В театре эстетика экспрессионизма стала проявляться еще до Первой мировой войны, поэтому здесь нет еще ощущения обреченности и разрушительной стихии, но резко заявлена тема противопоставления личности и массы. Собственно поиск сценического решения образа толпы и рассмотрение героя в контексте не социума, а мироздания — стали определяющими в экспрессионистическом театре.
В предвоенные годы экспрессионизм постепенно формировался в немецком театре внутри развивающихся тенденций натурализма и модерна. Экспрессионистические мотивы проявились в спектаклях М. Рейнхардта «Ромео и Джульетта» (1907), «Разбойники» (1909) и особенно «Гамлет» (1909) и «Царь Эдип» (1910).
М. Рейнхардт отказывается от традиционной сцены, используя помещение цирка, собора, площади, но принцип самостоятельности сценического пространства, отграниченного от зрителя и обыденной реальности, сохраняется прочно. Сценическое же пространство и идея мирового хаоса передаются образом толпы. «Деперсонализация и героя и массы — вот то новое, что Рейнхардт внес в искусство театра своим программным спектаклем 1910 года»35. Судя по этому выводу Т. И. Бачелис, можно было бы провозгласить утверждение экспрессионизма в «Царе Эдипе». Однако вопрос с героем более сложен и не позволяет полностью отнести спектакль к эстетике экспрессионизма.

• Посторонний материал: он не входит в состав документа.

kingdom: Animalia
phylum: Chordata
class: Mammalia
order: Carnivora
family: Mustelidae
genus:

На первый взгляд экспрессионизм и вовсе не совместим с театром как прежде всего зрелищным видом искусства, где внешнее, зримое воплощение является условием существования сценического образа, причем воплощение в телесности живого человека. С возникновением экспрессионизма — и в этом его огромное значение — остро осознается лидирующая роль режиссера. Выдвижение фигуры режиссера на первый план мотивировалось как изменившейся организационной структурой театрального дела, так и собственно художественными задачами. В начале 1920-х гг. на сцене рейнхардтовского Дойчес Театер стали появляться постановки новых режиссеров — экспрессионистов. «Работы Густава Хартунга из Франкфурта и Бертольда Фиртеля из Вены отличались от рейнхард- товских, но общее тем не менее очевидно — на германской сцене стали появляться постановки, подтверждавшие зрелость новой профессии в версиях экспрессионистской драматургии»36. Театральный экспрессионизм заявлял о себе в законах ярко выраженного режиссерского театра.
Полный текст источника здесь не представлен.